Applies a collection of changes to any view. 

End User Update Groups 

Updates the group assignments on resources (that support groups) assigned to one of a manager’s reports. 

End User Update My Groups 

Updates the group assignments on resources (that support groups) assigned to the logged-in account. 

End User Update Roles 

Updates the role assignments for one of a manager’s reports. 

End User Update My Roles 

Updates the role assignments assigned to the logged-in account. 

End User Update Resources 

Updates the resource assignments and associated attributes for one of a manager’s reports. 

End User Update My Resources 

Updates the resource assignments and associated attributes for the logged-in account. 

Access Review Remediation 

Remediation for a single remediator working with a single UserEntitlement 

Attestation 

Creates a work item for each Attestor, and marks the User entitlement record as APPROVED when all work items complete with approved status, or REJECTED as soon as the first work item rejects. When one work item rejects, all other work items are canceled. 

Launch Access Scan 

Either launches or schedules an Access Scan Task, depending upon the setting provided by the Access Review task. It is directly called from the Access Review Workflow/Task. 

Launch Entitlement Rescan 

Launch a rescan of an Access Scan for a single user 

Launch Violation Rescan 

Launch a rescan of an Audit Policy Scan for a single user 

Multi Remediation 

Remediation for a single Compliance Violation and multiple remediators 

Remediation 

Remediation for a single Remediator working with a single Compliance Violation 

Scan Notification 

Notifies Attestors at the end of each Access Scan that they have pending Attestation work items. Sends one notification to each Attestor, regardless of the number of pendng work items. Also notifies the can owner (if any) that the scan has started and completed. This workflow takes the following input: 

scanName -- name of access scan

scanOwner -- name of access scan owner

recipients -- list of Identity Manager user names which should be notified

notificationType --Valid types include begin, end, attest

userCount -- number of users to be scanned (only on begin)

Standard Attestation 

Creates an Attestation Subprocess for each attestor specified. 

Standard Attestation 

Creates an Attestation Subprocess for each attestor specified. 

Test Auto Attestation 

Facilitates testing new Review Determination rules without creating Attestation work items. This workflow does not create any work items, and simply terminates shortly after it starts. It leaves all User Entitlement objects in the same state that they were created in by the access scan.
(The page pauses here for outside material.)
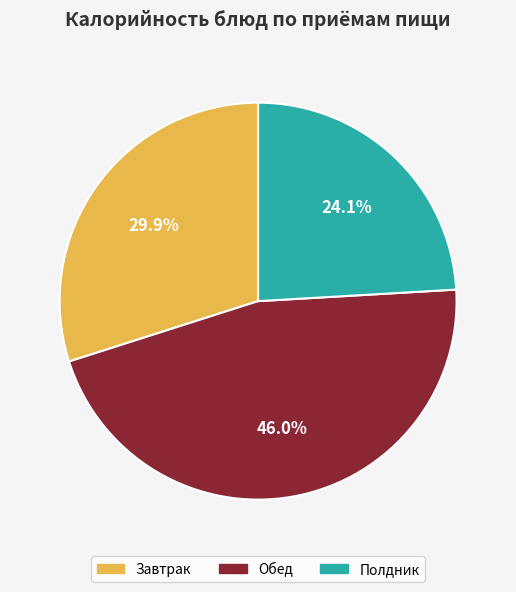

Is there any slice that represents more than half of the pie?

No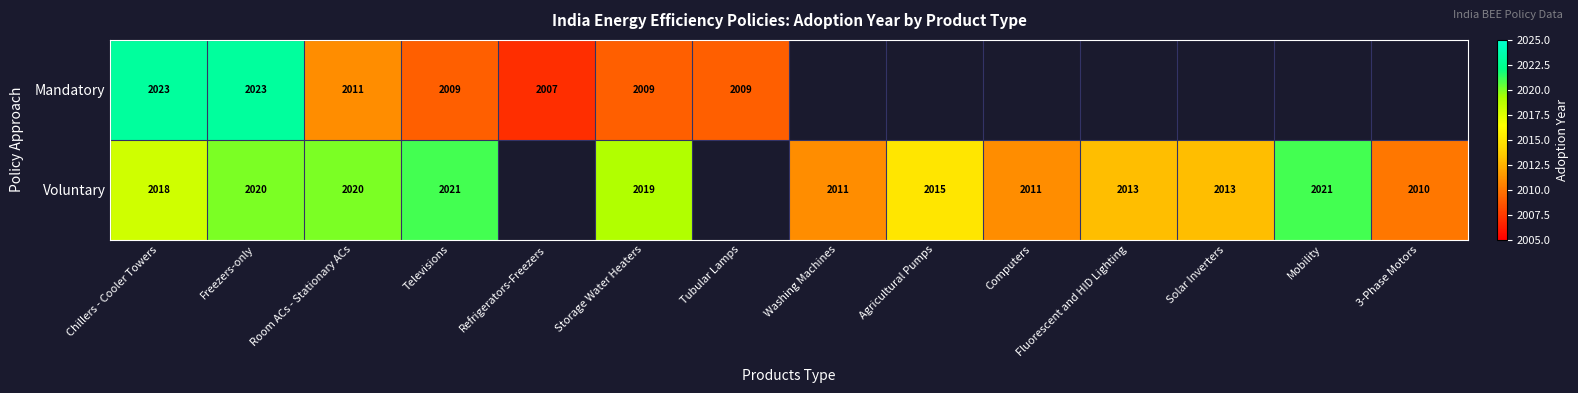

Is it true that Voluntary equals 2013 at Solar Inverters?

True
Use the Terminate and Delete options to clean up the results from access scans run with this workflow. 

Update Compliance Violation 

Mitigates a Compliance Violation 

maxThreads

5 

Identifies the number of concurrent users to work at one time for a single scanner. Increase this value to potentially increase throughput when scanning users with accounts on very slow resources. 

userLock

5000 

Indicates time (in mS) spent trying to obtain lock on user to be scanned. If several concurrent scans are scanning the same user, and the user has resources that are slow, increasing this value can result in fewer lock errors, but a slower overall scan. 

scanDelay

0 

Indicates time (in mS) to delay between issuing new scan threads. Can be set to a positive number to force Scanner to be less CPU-hungry.